• _Set of tasks_
A) The excerpt on early World Bank history is followed by some data. List every country that the excerpt says received a mission sent by the Bank.
B) Extend the chronology of early World Bank history past its final entry with a few more entries in the same style.

December 2, 1947—Executive Director Eugene R. Black addresses the Thirty-Sixth Meeting of the Investment Bankers Association in Hollywood, Florida. He described the four loans the Bank had made to date, the Bank’s financial status, the marketing of Bank bonds, trips he had taken to member countries, and the Bank’s plans for future activities. (Mr. Black became the Bank’s third president in July, 1949.)
December 5, 1947—The Bank sends a survey mission to Chile, the first such mission to this country. The purpose of the mission was to make economic and technical studies to inform Chile’s loan application for hydro-electric development, forest industries, railway electrification, transportation facilities and port mechanization. (World Bank loan 0005 – Power and Irrigation Project and loan 0006 – Agricultural Machinery Project to Chile were both signed on March 25, 1948).
December 7, 1948—The Government of Canada approves the use of the equivalent of $US8,000,000 for IBRD lending purposes.
December 5, 1949—J. Burke Knapp is appointed assistant director of Economic Department. Born in 1913, Knapp had worked in the US Federal Reserve and US State Department before joining the Bank. He took leave from the Bank (in 1950) to serve in London as the economic advisor to the US delegation in NATO and then as the US Chairman of the Joint Brazil – US Economic Development Commission). He returned to the Bank in 1952 to become Director of Operations for the Western Hemisphere. He served as Vice President of Operations and Chairman of the Loan Committee from 1956 – 1972, and Senior Vice President Operations and Chairman of the Loan Committee until his retirement in 1978.
|The first World Bank President, Eugene Meyer|
December 5, 1949—Joseph Rucinski heads a two-month mission to the Philippines, Thailand, India and Pakistan. This was the first mission to Thailand and Pakistan. One of the topics of conversation during the Pakistan visit was the impending membership of Pakistan in the Bank. (Pakistan became a member of IBRD on July 11, 1950.)
December 7, 1951—The Bank announces its first funding for Paraguay: Loan 0055 – Agriculture project.

• _Source data_
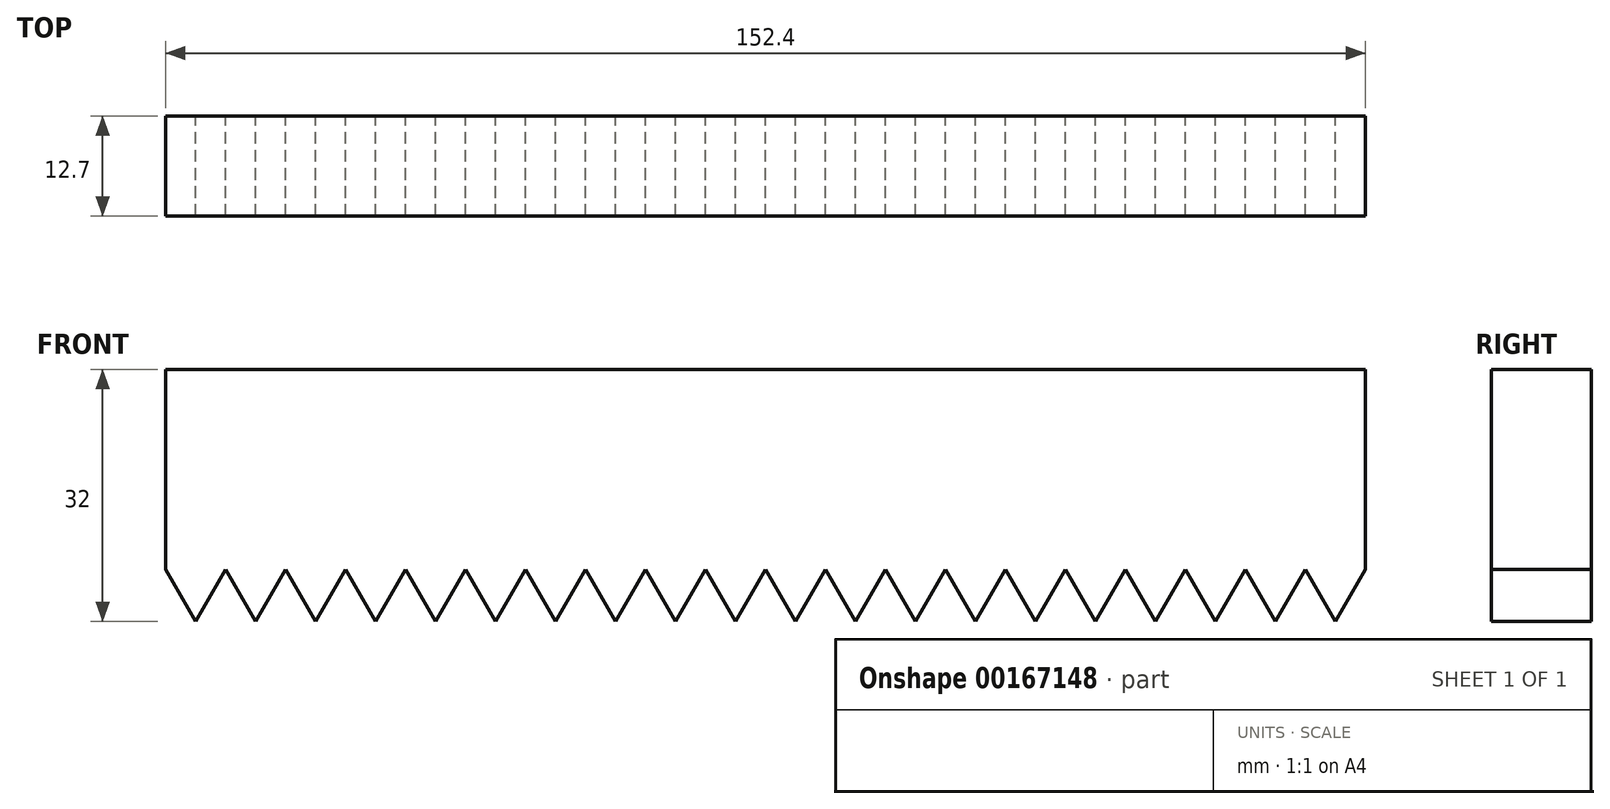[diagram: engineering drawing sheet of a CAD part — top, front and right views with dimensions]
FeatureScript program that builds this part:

• _Exercise responses_
A) Chile, the Philippines, Thailand, India, Pakistan

B)
December 1, 1952—The report of an agricultural survey mission to Chile was released to the public. The report was the result of a four month survey mission in 1951, sponsored jointly by the World Bank and the Food and Agriculture Organization of the United Nations.
December 5, 1955—"The United States today completed the action required for membership in the International Finance Corporation, the proposed new affiliate of the World Bank. Mr. George M. Humphrey, Secretary of the Treasury, signed the Articles of Agreement of the International Finance Corporation, and deposited with the Bank an Instrument of Acceptance signed by President Dwight D. Eisenhower on behalf of the United States Government. The United States is the third country to complete this process, the others being Canada and Iceland. The charter of the International Finance Corporation requires a minimum membership of thirty countries, together subscribing at least $75 million, before the Corporation can begin operations. " World Bank Press Release. (The IFC Charter came into force on July 20, 1956 when France and Germany became the 30th and 31st signatories.)
|J. Burke Knapp, appointed Assistant Director to the Economic Department, 1949|
December 3, 1956—IFC Articles of Agreement are signed by Burma, which becomes the 36th member of IFC.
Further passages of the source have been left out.